Откушали, и Насыр с Тофиком подались спать, Богдан со Степаном Пименовичем остались. Богдан-то и сказывает:
– Подрядились мы тут недалече дрова заготавливать, а ночевать негде. Строить какую землянку – только время терять. Ежели ты не супротив, то мы у тебя ночевать будем. Уходить будем рано, приходить поздно и никоим образом не помешаем тебе.
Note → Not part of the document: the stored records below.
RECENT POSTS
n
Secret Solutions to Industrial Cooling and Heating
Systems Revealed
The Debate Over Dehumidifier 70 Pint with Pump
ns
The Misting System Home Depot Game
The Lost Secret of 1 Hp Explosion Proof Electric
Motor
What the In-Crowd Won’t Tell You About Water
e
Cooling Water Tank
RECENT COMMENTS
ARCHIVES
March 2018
– Живите сколь хотите, – отвечает мой дед. – И я возле вас какого знахарства наберусь, вижу, люди вы непростые и с добром ко мне.
– Ну, уж никак не обидим и не стесним, – отвечает Богдан. – А так как человек ты сторонний и добрый, то хочу я облегчить душу свою рассказом о своей жизни, ежели нет от тебя возражения, то послушай меня, старика…
И начал сказывать издалека, с самых молодых своих лет.
Жил будто бы в далекой Беларуси, в Могилевской губернии, старик, и было у него три взрослых сына. Старику тому будто бы дано было от самой Земли некое Знание. И жил будто бы рядом помещик, который ведал о Знании старика и всякими правдами и неправдами использовал его.